In raw terms, the total aid spent on pre-primary education in 2023 was the second highest since records began. However, the $250 million disbursed represented just 1.2 per cent of global education aid, down from 1.4 per cent the year before, and drifting further from the 10 per cent target. The report suggests this may be a sign of worse to come, as global aid spending overall also fell by 0.6 per cent.
The report highlights that aid tends to be concentrated in the hands of a few donors. The World Bank accounted for 57.3 per cent of all early childhood education aid in 2023, but also cut its spending by 17.7 per cent. EU institutions and Unicef – who together accounted for much of the remainder – also reduced their spending allocations.
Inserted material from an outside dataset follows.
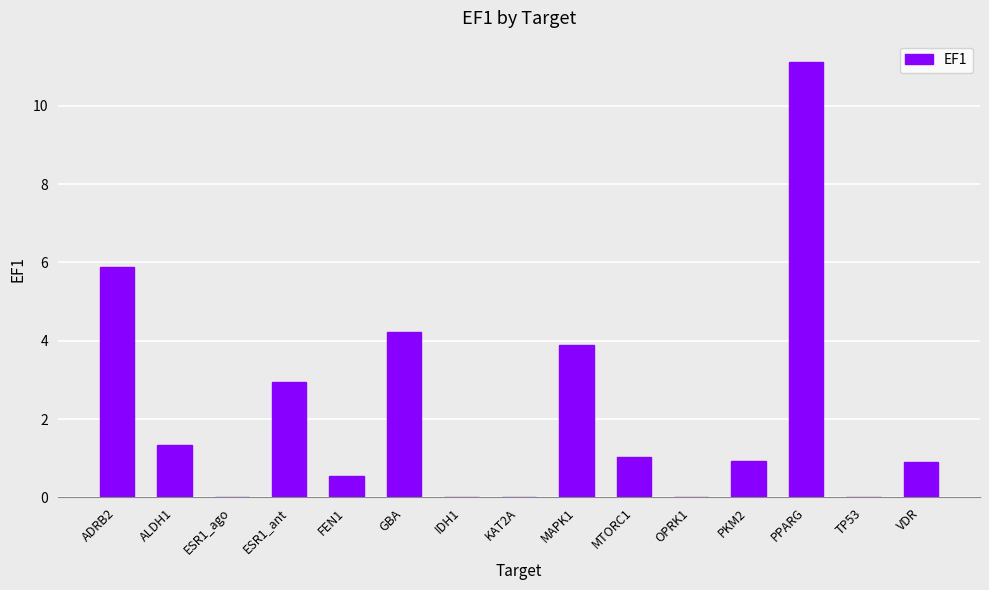

What is the change in value from FEN1 to PPARG?

+10.6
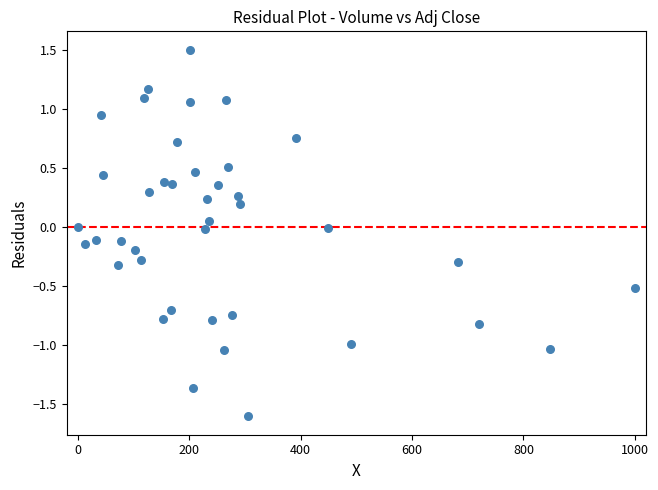

What is the range of X values (max minus min)?

1000.0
“Given that Unicef is an organisation dedicated to children, this decrease is a cause for concern,” Dr Asma Zubairi, co-author of the report, said.
With the US in particular effectively abandoning education aid, Prof Rose said that other major donors should urgently reaffirm their commitments and ring-fence support for the pre-primary years. In 2023, donors spent 24 times more on aid for postsecondary education than on pre-primary, much of which went to students from low-income countries studying in the donor nations.
“Aid is heavily skewed towards higher education, in particular to students studying in higher education institutions in donor countries themselves. This ‘aid’ doesn't event leave the country. This is 19 times higher than the total amount donors spent on pre-primary education.
“Higher education clearly matters, but the balance is wrong,” Prof Rose said.
“We need to be much smarter about whom we fund and how. Instead on focusing on young people who make it to university, we should be targeting those children who never make it out of the starting blocks.”